Kabbalah gives us a very different perspective on G-d's "anthropomorphic" behavior. It reminds us that Torah comes to teach us about G-d, and that expressions such as "G-d spoke," "G-d's hand," "G-d's anger," need to be considered from Torah's or G-d's perspective. We are not the reference point for G-d's behavior; G-d should serve as a reference for our behavior. He created the world. Speech, hand, anger, jealousy -- these are all His creations, these are all Divine rights. Our speech, our hand, our anger, our jealousy -- these are only metaphors for the real thing, not the other way around. When we read that "G-d raises His hand" and splits the sea, we need to measure our own hand against that. When we raise it, what happens? Nothing. We learn then that we are not quite as powerful as G-d. When we read that G-d gets angry and punishes because He created a world with a Divine purpose, and that purpose is frustrated, we ought to measure our own anger against that. What have we created? Nothing. We may not, therefore, get angry and punish as G-d does.
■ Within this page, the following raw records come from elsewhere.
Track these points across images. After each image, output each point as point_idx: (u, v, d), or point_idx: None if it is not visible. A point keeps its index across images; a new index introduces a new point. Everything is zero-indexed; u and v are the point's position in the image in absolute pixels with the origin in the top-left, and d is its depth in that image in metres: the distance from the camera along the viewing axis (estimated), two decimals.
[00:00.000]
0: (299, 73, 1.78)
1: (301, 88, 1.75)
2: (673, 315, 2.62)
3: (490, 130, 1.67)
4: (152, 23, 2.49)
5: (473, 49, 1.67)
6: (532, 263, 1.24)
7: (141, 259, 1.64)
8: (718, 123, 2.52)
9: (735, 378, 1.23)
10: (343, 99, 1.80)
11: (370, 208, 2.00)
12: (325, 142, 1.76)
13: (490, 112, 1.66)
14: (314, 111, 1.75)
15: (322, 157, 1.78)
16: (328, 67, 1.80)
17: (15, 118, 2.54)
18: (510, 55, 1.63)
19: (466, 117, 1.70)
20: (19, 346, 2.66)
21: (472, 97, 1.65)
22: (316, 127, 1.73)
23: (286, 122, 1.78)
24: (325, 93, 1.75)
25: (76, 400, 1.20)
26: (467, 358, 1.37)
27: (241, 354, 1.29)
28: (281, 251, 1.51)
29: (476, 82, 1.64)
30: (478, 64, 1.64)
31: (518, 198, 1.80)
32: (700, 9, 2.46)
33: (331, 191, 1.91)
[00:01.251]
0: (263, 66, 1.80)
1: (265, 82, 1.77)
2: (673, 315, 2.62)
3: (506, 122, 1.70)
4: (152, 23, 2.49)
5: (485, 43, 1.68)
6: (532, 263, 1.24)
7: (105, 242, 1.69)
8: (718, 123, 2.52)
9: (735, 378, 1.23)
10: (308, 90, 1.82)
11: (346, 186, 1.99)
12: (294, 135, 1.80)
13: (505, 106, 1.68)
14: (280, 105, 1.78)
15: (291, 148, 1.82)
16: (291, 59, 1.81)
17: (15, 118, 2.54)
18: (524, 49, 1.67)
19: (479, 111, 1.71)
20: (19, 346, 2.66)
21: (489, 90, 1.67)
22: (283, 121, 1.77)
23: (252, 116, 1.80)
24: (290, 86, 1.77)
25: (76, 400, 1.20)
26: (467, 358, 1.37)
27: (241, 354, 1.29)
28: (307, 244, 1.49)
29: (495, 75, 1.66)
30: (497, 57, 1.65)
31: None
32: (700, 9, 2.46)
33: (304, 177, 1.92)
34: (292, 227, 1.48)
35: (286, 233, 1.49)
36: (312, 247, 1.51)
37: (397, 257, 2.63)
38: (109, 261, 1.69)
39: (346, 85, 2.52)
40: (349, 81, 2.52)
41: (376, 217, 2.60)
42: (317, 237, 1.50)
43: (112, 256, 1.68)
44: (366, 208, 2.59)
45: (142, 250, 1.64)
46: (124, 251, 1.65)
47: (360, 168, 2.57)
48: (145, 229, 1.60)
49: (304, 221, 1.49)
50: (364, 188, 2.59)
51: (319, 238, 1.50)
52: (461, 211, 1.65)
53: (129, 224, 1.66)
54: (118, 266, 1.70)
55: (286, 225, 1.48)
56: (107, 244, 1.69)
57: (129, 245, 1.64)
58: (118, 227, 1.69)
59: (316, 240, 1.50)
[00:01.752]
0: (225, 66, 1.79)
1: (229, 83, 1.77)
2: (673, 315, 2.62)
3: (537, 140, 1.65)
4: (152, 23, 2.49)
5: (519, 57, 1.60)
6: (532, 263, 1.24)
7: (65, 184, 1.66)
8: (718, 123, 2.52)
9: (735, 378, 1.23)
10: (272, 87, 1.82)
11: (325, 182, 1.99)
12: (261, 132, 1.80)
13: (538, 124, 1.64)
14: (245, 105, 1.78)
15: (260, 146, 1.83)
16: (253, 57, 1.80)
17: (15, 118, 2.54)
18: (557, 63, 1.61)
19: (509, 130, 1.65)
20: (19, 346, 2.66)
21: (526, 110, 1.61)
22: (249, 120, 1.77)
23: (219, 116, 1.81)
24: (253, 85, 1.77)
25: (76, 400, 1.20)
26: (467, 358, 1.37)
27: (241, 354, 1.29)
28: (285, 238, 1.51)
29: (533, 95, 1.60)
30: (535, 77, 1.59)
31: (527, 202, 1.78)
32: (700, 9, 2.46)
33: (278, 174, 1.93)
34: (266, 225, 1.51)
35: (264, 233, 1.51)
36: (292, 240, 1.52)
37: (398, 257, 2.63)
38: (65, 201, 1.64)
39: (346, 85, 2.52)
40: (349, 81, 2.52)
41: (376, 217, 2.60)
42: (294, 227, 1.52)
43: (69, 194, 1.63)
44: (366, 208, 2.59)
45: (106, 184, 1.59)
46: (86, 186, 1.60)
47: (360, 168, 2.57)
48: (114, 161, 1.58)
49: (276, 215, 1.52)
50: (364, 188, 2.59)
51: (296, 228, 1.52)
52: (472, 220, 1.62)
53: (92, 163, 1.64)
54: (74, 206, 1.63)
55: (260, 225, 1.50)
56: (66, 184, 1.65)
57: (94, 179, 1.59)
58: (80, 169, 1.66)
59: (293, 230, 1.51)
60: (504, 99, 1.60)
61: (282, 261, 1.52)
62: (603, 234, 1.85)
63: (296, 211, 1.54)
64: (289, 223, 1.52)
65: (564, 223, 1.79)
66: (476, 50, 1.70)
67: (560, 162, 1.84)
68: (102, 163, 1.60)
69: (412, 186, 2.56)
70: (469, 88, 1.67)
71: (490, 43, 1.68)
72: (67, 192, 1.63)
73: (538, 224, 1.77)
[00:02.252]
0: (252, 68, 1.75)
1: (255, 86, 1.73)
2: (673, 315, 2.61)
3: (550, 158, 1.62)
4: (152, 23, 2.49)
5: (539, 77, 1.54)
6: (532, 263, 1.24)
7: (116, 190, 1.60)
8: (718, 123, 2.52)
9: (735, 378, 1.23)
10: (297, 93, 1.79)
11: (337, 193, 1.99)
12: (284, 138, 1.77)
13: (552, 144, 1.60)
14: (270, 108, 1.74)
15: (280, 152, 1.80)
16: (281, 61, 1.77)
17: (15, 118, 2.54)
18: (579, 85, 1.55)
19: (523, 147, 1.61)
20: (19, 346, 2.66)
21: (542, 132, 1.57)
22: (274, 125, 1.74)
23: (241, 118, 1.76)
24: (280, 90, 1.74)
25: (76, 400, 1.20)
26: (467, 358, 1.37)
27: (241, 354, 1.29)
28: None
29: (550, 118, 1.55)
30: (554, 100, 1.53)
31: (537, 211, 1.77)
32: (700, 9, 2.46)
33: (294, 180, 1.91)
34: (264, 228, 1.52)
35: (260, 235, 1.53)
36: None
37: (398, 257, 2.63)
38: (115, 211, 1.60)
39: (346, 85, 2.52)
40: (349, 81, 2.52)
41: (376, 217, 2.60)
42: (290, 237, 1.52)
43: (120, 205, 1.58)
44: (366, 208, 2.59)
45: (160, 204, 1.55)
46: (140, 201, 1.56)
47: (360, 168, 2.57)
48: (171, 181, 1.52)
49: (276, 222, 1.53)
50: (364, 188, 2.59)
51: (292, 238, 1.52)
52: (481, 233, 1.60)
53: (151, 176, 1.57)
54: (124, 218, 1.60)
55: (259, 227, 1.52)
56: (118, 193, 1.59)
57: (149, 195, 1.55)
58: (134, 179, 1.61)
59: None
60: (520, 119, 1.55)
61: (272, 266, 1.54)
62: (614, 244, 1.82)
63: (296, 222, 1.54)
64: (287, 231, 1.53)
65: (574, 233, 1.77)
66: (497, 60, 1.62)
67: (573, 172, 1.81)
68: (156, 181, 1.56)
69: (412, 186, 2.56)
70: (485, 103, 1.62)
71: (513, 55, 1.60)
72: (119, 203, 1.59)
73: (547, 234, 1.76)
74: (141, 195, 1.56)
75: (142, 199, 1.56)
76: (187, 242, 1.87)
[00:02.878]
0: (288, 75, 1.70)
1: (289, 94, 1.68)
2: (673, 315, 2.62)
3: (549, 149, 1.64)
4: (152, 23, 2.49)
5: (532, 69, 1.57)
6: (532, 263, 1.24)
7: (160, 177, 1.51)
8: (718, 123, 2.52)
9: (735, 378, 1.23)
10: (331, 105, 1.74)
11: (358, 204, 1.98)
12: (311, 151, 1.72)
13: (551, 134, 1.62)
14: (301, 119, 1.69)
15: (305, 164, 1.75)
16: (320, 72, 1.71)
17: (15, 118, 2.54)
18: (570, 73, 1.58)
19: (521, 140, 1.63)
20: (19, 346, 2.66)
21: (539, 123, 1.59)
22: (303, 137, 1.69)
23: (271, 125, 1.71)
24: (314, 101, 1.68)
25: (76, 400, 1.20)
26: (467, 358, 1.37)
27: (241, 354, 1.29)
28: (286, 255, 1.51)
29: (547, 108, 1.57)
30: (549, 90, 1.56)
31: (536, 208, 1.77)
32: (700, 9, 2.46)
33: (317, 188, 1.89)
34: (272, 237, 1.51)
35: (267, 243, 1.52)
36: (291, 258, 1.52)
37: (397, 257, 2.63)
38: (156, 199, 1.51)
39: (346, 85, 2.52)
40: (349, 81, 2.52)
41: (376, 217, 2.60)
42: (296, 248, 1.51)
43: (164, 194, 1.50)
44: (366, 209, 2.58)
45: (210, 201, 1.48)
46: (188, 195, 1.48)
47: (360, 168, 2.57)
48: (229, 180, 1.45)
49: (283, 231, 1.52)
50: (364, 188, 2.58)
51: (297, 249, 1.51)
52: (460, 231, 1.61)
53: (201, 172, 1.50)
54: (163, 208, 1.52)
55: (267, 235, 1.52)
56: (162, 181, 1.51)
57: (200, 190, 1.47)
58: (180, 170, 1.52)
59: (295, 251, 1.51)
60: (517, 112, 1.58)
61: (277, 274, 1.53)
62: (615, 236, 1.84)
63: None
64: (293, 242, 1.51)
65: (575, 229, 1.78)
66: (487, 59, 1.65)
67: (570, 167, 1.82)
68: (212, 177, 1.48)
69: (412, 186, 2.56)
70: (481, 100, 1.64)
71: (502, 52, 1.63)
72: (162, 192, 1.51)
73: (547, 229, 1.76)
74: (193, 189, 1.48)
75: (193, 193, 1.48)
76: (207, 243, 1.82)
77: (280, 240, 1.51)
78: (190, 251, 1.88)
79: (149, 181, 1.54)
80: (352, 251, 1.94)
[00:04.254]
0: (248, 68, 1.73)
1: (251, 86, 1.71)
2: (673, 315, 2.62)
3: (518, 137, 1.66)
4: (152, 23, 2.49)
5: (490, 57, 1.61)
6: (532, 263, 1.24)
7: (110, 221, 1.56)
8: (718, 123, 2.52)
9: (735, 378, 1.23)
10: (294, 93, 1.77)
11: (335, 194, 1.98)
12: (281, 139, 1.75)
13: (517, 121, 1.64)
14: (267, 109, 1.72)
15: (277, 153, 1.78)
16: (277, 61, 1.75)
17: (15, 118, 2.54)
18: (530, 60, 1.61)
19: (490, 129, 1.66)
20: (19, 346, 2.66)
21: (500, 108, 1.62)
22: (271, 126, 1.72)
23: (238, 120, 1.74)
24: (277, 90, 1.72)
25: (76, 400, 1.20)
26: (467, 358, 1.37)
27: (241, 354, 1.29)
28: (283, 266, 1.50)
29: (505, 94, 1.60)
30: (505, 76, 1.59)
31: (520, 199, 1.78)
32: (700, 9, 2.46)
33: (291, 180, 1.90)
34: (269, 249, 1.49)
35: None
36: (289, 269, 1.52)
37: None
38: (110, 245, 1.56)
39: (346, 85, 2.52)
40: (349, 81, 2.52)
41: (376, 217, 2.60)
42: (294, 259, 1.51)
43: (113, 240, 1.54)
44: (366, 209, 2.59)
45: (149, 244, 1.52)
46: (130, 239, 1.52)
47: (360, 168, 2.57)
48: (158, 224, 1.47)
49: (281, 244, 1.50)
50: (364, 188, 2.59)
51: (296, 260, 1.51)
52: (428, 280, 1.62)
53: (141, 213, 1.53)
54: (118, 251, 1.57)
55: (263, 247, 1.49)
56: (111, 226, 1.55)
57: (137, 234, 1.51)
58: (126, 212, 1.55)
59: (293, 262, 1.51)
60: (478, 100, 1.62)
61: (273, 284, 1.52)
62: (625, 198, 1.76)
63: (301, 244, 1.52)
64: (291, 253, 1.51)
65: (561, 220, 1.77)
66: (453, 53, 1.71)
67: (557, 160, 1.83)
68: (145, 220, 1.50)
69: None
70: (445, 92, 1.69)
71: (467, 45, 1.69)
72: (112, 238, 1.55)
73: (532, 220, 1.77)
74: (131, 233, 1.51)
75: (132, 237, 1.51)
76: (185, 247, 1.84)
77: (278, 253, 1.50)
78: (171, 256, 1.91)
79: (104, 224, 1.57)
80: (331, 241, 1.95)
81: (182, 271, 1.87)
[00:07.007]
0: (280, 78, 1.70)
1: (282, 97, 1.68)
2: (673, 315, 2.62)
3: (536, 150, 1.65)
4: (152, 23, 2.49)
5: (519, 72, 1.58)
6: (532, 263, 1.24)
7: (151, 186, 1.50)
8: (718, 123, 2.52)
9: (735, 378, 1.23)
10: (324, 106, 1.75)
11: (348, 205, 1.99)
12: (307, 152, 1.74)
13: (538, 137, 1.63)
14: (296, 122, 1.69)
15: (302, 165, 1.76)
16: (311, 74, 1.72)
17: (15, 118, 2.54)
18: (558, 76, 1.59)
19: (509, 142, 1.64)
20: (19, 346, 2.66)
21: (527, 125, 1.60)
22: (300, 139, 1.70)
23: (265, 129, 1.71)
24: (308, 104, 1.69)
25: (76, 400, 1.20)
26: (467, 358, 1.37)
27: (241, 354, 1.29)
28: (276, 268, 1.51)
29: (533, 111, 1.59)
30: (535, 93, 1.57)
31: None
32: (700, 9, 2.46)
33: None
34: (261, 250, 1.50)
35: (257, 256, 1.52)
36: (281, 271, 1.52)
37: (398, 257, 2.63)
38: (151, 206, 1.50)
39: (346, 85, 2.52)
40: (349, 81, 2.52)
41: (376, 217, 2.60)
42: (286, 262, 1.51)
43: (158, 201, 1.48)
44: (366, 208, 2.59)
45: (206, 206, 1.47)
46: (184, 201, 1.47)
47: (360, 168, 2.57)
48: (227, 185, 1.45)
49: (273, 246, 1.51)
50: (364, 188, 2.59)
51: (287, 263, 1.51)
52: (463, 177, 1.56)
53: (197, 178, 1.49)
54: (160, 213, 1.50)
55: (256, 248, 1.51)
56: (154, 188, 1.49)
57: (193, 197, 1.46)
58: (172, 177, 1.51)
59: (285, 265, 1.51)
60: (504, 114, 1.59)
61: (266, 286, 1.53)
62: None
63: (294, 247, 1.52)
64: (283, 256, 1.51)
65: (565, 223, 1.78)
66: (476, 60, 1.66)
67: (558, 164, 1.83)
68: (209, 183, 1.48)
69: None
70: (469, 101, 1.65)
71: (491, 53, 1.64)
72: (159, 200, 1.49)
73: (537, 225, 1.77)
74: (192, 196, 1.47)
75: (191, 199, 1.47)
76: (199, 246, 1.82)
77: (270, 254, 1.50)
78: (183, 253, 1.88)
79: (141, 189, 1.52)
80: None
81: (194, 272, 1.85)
Considering G-d's anger and other attributes in this way brings us to a humbling recognition. Only when our anger or jealousy is an expression of moral indignation does it reflect true, Divine qualities. Only then, may we exercise such expressions. Whatever truth there is in anything in us, it is the extent to which we embody what it is He tells us about Himself.
 
Yep.

As we say, faith and reason are the wings on which the soul ascends ...

God bless,

Thomas
 
Earth may be a better place than many people think. On earth, everybody has an opinion. Only time can prove how valuable each man's opinion (1 Cor. 3:9-13).
 
Earth may be a better place than many people think. On earth, everybody has an opinion. Only time can prove how valuable each man's opinion (1 Cor. 3:9-13).

Excellent - so is your opinion equal to everyone else, or are you about to evangelise otherwise?